Selected excerpt:
Speaking from the perspective of a manufacturer, customers never know what is going on inside the outboard manufacturers failure analysis and design groups. These companies keep their dealers pretty close, relationship-wise, so I would expect that many (but not all) of the outboard manufacturers engineering teams would digest any increased rates of alternator failures globally, and determine a root cause.

Over time, the use of other batteries in their charging circuits would be a topic of discussion, and a policy would be created. This policy may never be made public, only disclosed by dealer conversations with customers on an "as needed" basis.

This is where having a chat with your mechanic is as good a data as you can expect. The designs of alternators will vary by manufacturer, and I expect that some might have already made changes to how their charging circuits work, based on lithium and other chemistries being used more frequently. I would approach the question as general failure rate of alternators under heavy charging loads, of a particular outboard and model and year, if you don't want to bring battery type into the discussion. But he will know why you're asking. Nudge-nudge. Wink-wink.

Exercise:
Answer these questions using the passage about outboard alternators:
(a) From whose perspective does the writer say they are speaking?
(b) How might a policy on using other batteries in charging circuits be disclosed?
(c) If you don't want to bring up battery type, what question does the writer suggest raising with a mechanic?
Answer using only the passage about outboard alternators.

Data extract:
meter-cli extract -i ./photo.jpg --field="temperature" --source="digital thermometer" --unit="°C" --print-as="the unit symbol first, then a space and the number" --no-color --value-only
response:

Solution:
(a) From the perspective of a manufacturer.
(b) Only through dealer conversations with customers, on an "as needed" basis.
(c) The general failure rate of alternators under heavy charging loads, for a particular outboard, model and year.